Pushing and shoving in the Q would not lead to a reduction in waiting time by any measure. It would only serve to annoy the person in front of you and create the inevitable chaos that could lead to the queue being dispersed. And this happened very often when members of the uniformed forces felt that order worked against them getting the extra loaf.

If you were a student, carrying voluminous literature or text books would ensure that one used the time in a Q productively. This also discouraged nosy people from starting pointless conversations with you. A simple, “I am writing my O’ Level exams this year and I don’t have time to waste” would sure fob them off.
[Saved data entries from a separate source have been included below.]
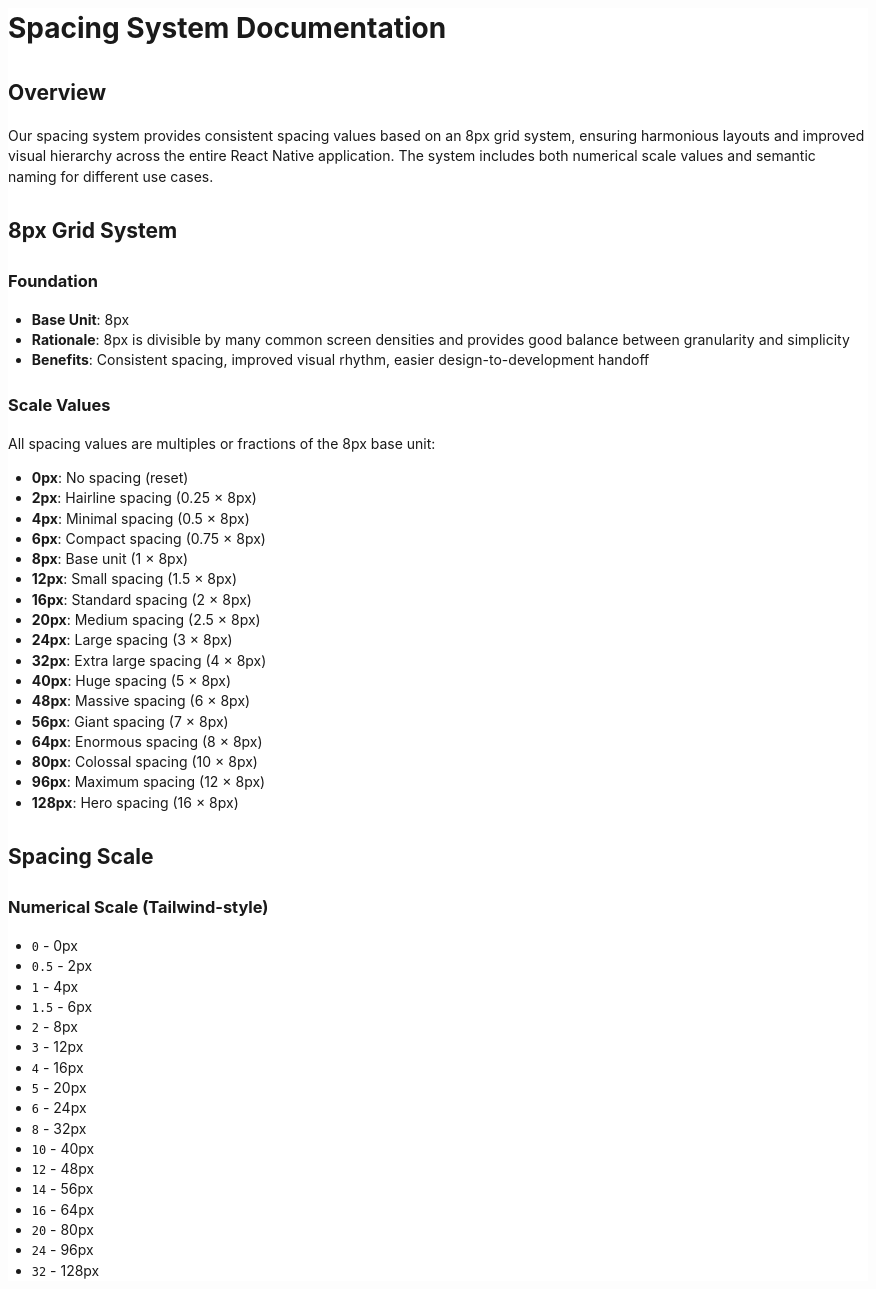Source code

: # Spacing System Documentation

## Overview

Our spacing system provides consistent spacing values based on an 8px grid system, ensuring harmonious layouts and improved visual hierarchy across the entire React Native application. The system includes both numerical scale values and semantic naming for different use cases.

## 8px Grid System

### Foundation
- **Base Unit**: 8px
- **Rationale**: 8px is divisible by many common screen densities and provides good balance between granularity and simplicity
- **Benefits**: Consistent spacing, improved visual rhythm, easier design-to-development handoff

### Scale Values
All spacing values are multiples or fractions of the 8px base unit:

- **0px**: No spacing (reset)
- **2px**: Hairline spacing (0.25 × 8px)
- **4px**: Minimal spacing (0.5 × 8px)
- **6px**: Compact spacing (0.75 × 8px)
- **8px**: Base unit (1 × 8px)
- **12px**: Small spacing (1.5 × 8px)
- **16px**: Standard spacing (2 × 8px)
- **20px**: Medium spacing (2.5 × 8px)
- **24px**: Large spacing (3 × 8px)
- **32px**: Extra large spacing (4 × 8px)
- **40px**: Huge spacing (5 × 8px)
- **48px**: Massive spacing (6 × 8px)
- **56px**: Giant spacing (7 × 8px)
- **64px**: Enormous spacing (8 × 8px)
- **80px**: Colossal spacing (10 × 8px)
- **96px**: Maximum spacing (12 × 8px)
- **128px**: Hero spacing (16 × 8px)

## Spacing Scale

### Numerical Scale (Tailwind-style)
- `0` - 0px
- `0.5` - 2px
- `1` - 4px
- `1.5` - 6px
- `2` - 8px
- `3` - 12px
- `4` - 16px
- `5` - 20px
- `6` - 24px
- `8` - 32px
- `10` - 40px
- `12` - 48px
- `14` - 56px
- `16` - 64px
- `20` - 80px
- `24` - 96px
- `32` - 128px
Always approaching the Q from the rear, not midway or the front, is another handy tip. Or else all those bored individuals would suddenly find a welcome subject of verbal abuse since your move could be misconstrued for ‘cutting in’. In fact, since entertainment was scarce, you ran the danger of being the talk of the town, for the wrong reasons too.

Once you got what you were so agonisingly waiting for in a Q, walking away briskly and with purpose would ensure you did not become a crime statistic. Muggings for food were common as desperados took a seemingly easy way out of hunger, or so they thought.

One should also acknowledge that queues became venues where people could socialise short of the barbecues and shebeens that previously were a sign of the good times. Conversations would begin with the phrase; “While I was at the fuel queue …” as a way of showing off that one could afford to purchase whatever was scarce. Indeed some had become veritable show-offs as a result.

One cannot deny the fact that many a relationship developed out of the queue. Some found future wives, business acquaintances, friends or victims. And in case you thought such things could only happen in Zimbabwe, take my advice. You could well be next!